## Set of tasks
**a)** According to the book description, how many women fought in the ranks of the Red Army during the Second World War?
**b)** In the book description, swap "masterpiece" for "work" and write out the stretch from "The 2015 Nobel" through "Second World War.".
**c)** Extend the book description about the women who fought in the Second World War with a few more sentences after its last one.

## Quoted passage

The 2015 Nobel Prize in Literature Svetlana Alexievich, "the voice of the voiceless", shows in this masterpiece a perspective of the war ignored until now: that of the women who fought in the Second World War.

Almost a million women fought in the ranks of the Red Army during the Second World War, but their story has never been told. This book brings together the memories of hundreds of them, women who were snipers, drove tanks or worked in field hospitals. Their story is not a history of war, nor of combat, it is the history of men and women at war.

What happened to them? How did it transform them? What were they afraid of? What was it like to learn to kill? These women, most of them for the first time in their lives, tell the non-heroic part of the war, often absent from veterans' accounts. They talk about dirt and cold, hunger and sexual violence, anguish and the omnipresent shadow of death. Alexievich lets their voices resonate in this shocking book, which she was able to rewrite in 2002 to introduce the fragments crossed out by censorship and material she had not dared to use in the first version.

## Data extract
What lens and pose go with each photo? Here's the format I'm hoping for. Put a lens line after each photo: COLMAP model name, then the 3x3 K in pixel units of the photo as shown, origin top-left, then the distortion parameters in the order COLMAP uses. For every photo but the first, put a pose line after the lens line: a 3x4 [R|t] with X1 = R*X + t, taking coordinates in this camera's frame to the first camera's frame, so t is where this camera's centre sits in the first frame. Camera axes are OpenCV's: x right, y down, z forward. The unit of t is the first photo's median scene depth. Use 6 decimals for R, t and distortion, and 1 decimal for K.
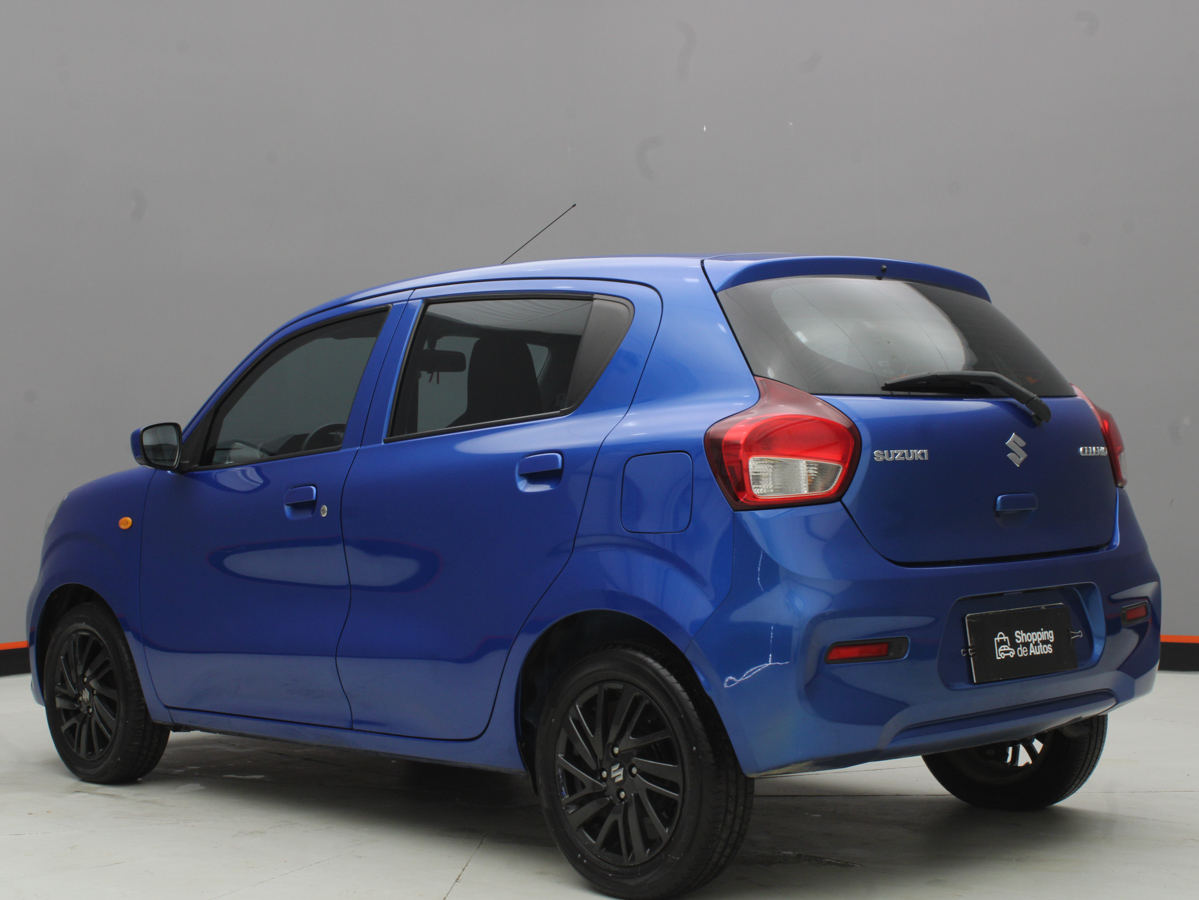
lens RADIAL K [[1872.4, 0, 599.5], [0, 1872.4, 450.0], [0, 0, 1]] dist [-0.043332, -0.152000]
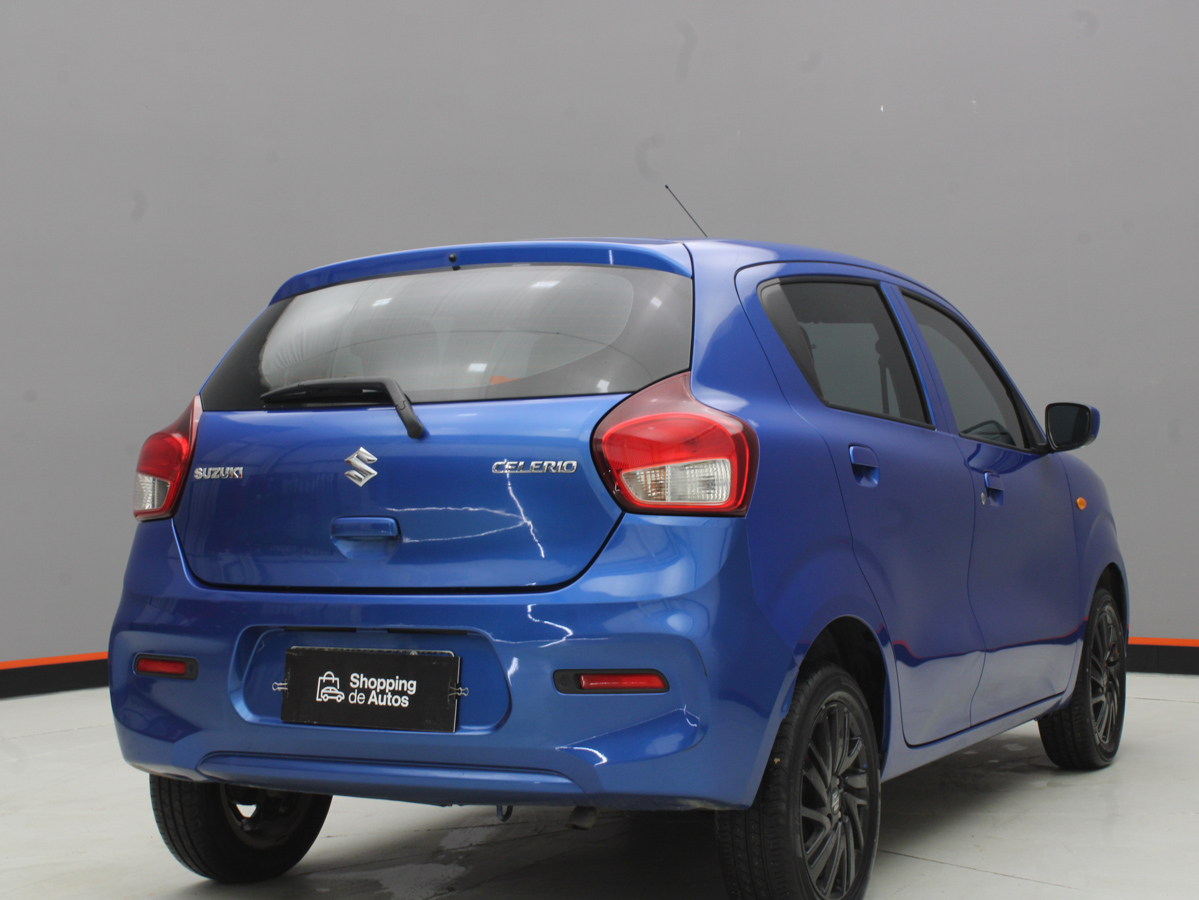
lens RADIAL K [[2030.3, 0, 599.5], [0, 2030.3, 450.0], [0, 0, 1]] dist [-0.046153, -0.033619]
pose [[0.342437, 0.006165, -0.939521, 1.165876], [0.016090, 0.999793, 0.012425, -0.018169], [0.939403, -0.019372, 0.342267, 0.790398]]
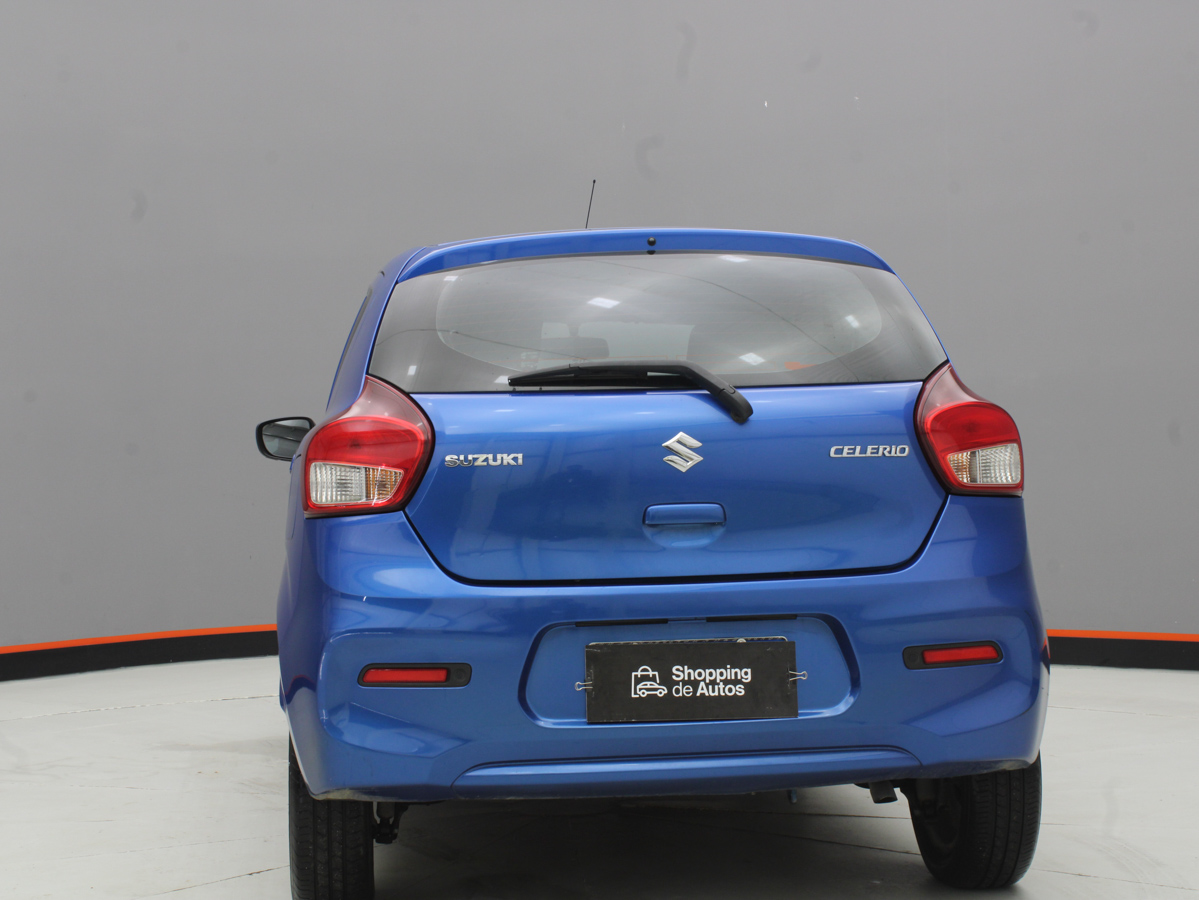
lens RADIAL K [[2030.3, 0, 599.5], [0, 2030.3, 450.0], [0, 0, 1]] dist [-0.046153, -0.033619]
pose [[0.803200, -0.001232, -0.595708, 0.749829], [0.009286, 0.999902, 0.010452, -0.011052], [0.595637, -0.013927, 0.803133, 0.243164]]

---

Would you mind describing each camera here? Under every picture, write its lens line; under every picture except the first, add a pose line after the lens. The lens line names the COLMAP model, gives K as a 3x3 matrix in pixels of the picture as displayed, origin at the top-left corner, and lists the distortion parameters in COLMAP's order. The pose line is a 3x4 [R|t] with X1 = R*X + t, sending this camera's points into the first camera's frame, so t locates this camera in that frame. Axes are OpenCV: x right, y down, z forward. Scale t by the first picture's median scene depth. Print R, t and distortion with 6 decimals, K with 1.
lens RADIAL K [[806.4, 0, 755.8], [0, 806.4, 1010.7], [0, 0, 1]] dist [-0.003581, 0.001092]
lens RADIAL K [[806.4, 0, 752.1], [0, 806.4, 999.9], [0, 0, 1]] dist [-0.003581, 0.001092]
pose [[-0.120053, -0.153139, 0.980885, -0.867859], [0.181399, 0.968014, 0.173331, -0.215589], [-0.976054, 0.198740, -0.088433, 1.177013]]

* * *

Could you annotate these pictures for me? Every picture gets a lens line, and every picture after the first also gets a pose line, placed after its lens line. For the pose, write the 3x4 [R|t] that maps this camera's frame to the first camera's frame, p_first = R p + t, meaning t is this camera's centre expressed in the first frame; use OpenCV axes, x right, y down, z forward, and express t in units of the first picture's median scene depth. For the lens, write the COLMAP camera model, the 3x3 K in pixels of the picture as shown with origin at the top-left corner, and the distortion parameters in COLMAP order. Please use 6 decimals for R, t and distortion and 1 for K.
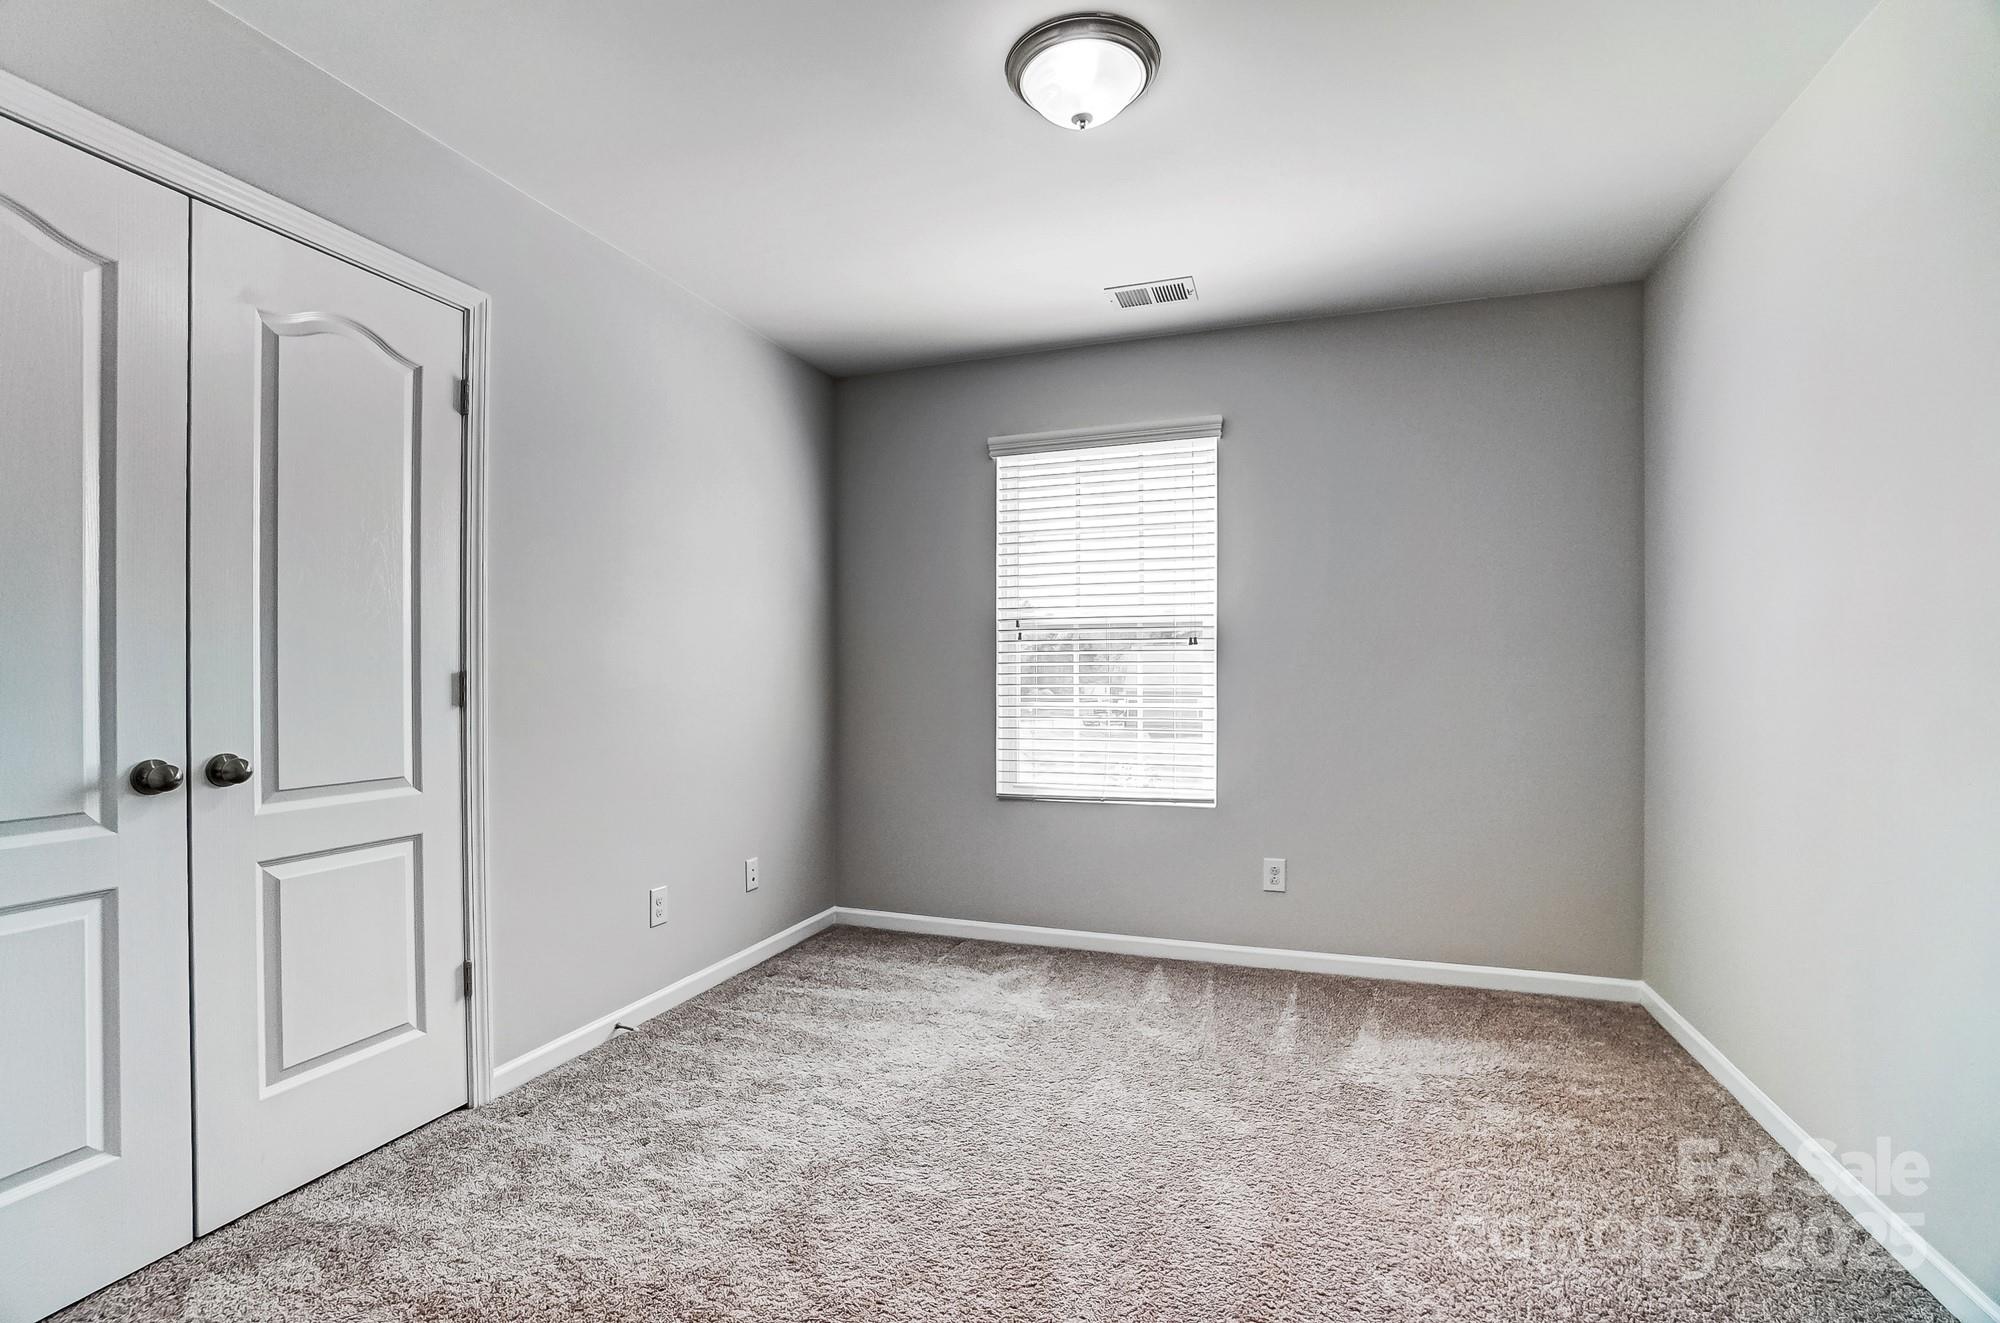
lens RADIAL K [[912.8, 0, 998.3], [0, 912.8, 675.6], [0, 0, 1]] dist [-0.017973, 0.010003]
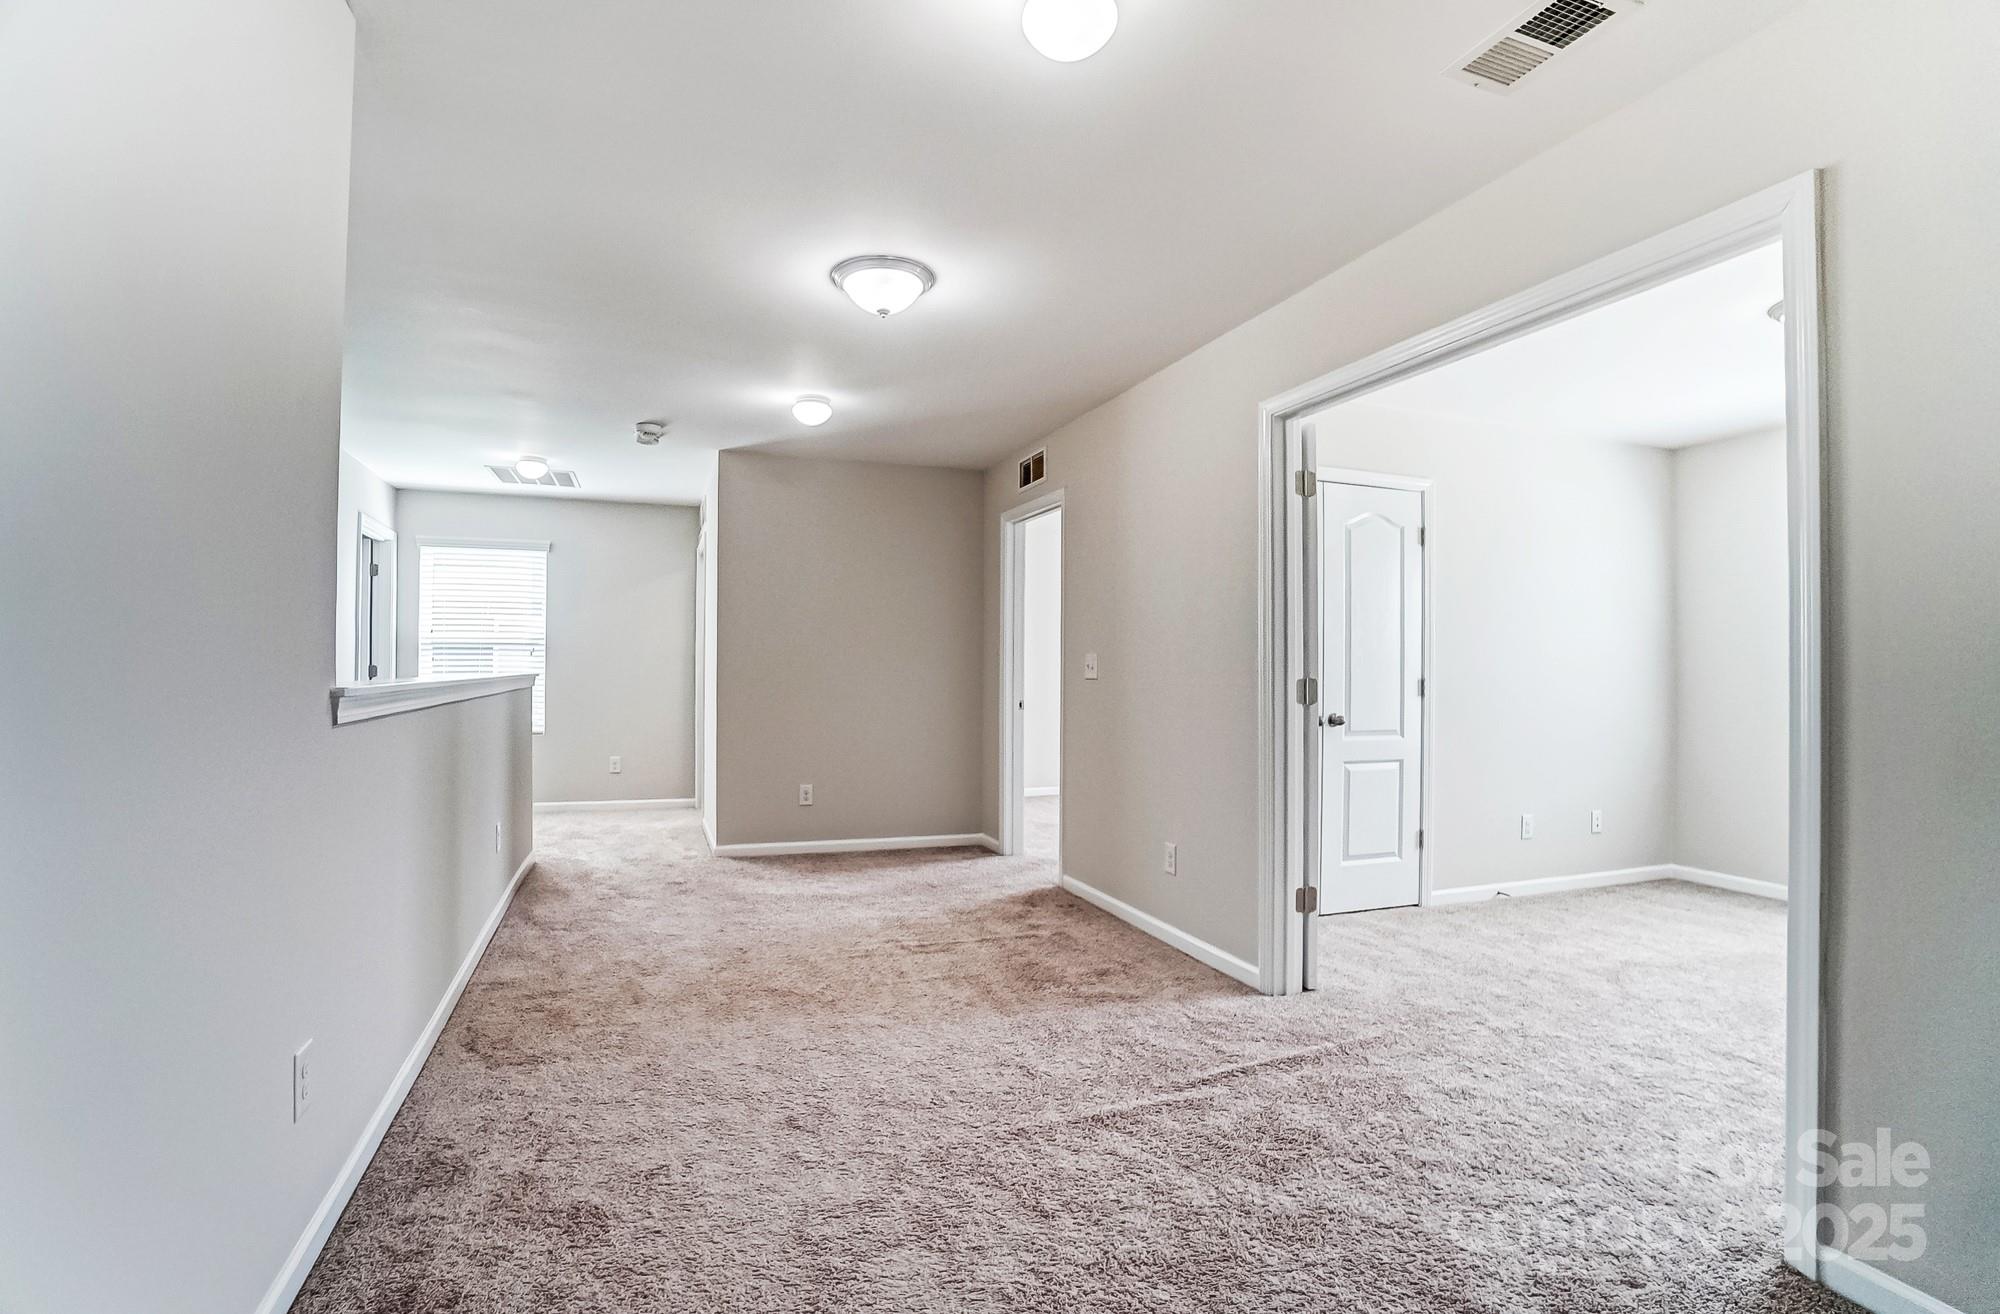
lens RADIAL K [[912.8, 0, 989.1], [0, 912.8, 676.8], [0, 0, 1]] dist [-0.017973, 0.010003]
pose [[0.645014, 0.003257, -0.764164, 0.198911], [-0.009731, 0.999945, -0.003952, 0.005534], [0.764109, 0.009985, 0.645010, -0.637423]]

## Responses to the tasks
**a)** Almost a million women.

**b)**
The 2015 Nobel Prize in Literature Svetlana Alexievich, "the voice of the voiceless", shows in this work a perspective of the war ignored until now: that of the women who fought in the Second World War.

**c)**
"[...] for her polyphonic writing, which is a monument to courage and suffering in our time.", words of the Jury of the Swedish Academy when awarding the author the 2015 Nobel Prize in Literature.

"I am a historian of souls [...]. On the one hand, I study the concrete person who has lived in a concrete era and participated in concrete events; on the other hand, I want to discern in that person the eternal human being. The vibration of eternity. What is immutable in him."
Svetlana Alexievich

Reviews:
"Thanks to Alexievich, the story of a million women who participated in the Soviet army or as partisans against the Germans is somewhat less unknown."
Felipe Sahagún, El Cultural de El Mundo

"It is not possible to emerge unscathed from reading Alexievich's books (Stanislaviv, 1948)."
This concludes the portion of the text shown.